Ignik Sikumi is an important project considering the huge potential that hydrates represent. The U.S. Geological Survey has estimated 85 trillion cubic feet of undiscovered, technically recoverable gas resources exist within hydrates in northern Alaska. That compares to the 35 tcf of known conventional gas in Prudhoe Bay and other North Slope fields.

Injection details

ConocoPhillips spudded the Ignik Sikumi exploratory well on April 5, 2011, and reached a total depth of 2,597 feet on April 16, an AOGCC well completion report shows.

It was drilled on an ice pad adjacent to the BP-operated Prudhoe Bay unit L-pad and temporarily suspended.

The well will be re-entered for the production test. The plan is to inject up to 20 tons of mixed CO2 and N2 into the hydrate-saturated Upper C Sand of the Sagavanirktok formation.

“The injected ... mixture in a gas state will exchange with the methane and remain sequestered in the pre-existing hydrate lattice,” the AOGCC order says.

Injection will occur within the Upper C Sand as deep as 2,273 feet measured depth.

The order says injection will occur over 10 to 14 days, with drawdown and production to follow.

“Produced fluids will be flowed through above-ground well testing equipment where the produced gas will be heated, separated and measured,” the order says.

In issuing the order, commissioners sought assurances the injection won’t interact with six nearby wells or affect fresh water zones, and also that fluids won’t migrate outside of the Upper C Sand.

Japan connection

An Oct. 24, 2011, NETL press release said the Japan Oil, Gas and Metals National Corp. also is involved in the Ignik Sikumi project.
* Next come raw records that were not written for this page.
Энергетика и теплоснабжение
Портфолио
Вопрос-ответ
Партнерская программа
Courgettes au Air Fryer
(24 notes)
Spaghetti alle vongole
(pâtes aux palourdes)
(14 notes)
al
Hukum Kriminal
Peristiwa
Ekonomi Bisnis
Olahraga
Test plans call for “roughly 100 days of continuous operations from January to March 2012,” the release said.

“The collaborative testing will take place under the auspices of a Statement of Intent for Cooperation in Methane Hydrates signed in 2008 and extended in 2011 by DOE and Japan’s Ministry of Economy, Trade, and Industry,” NETL said. “The production tests are the next step in both U.S. and Japanese national efforts to evaluate the response of gas hydrate reservoirs to alternative gas hydrate production concepts. The tests will provide critical information to inform potential future extended-duration tests.”
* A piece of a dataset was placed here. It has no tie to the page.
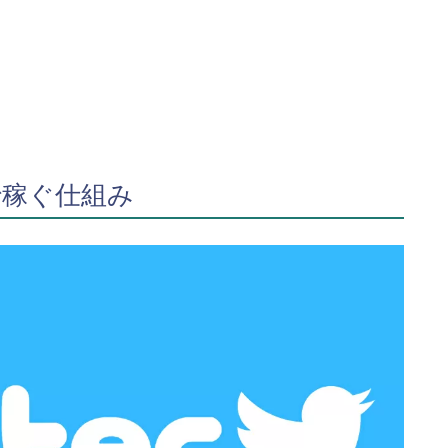
稼ぐ仕組み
Following the attempted swap of CO2 and methane molecules, the research team will conduct a monthlong evaluation of an alternative methane production method called depressurization.

“This process involves pumping fluids out of the borehole to reduce pressure in the well, which results in dissociation of methane hydrate into methane gas and liquid water,” NETL said. “The method was successfully demonstrated during a 1-week test conducted by Japan and Canada in northwestern Canada in 2008.”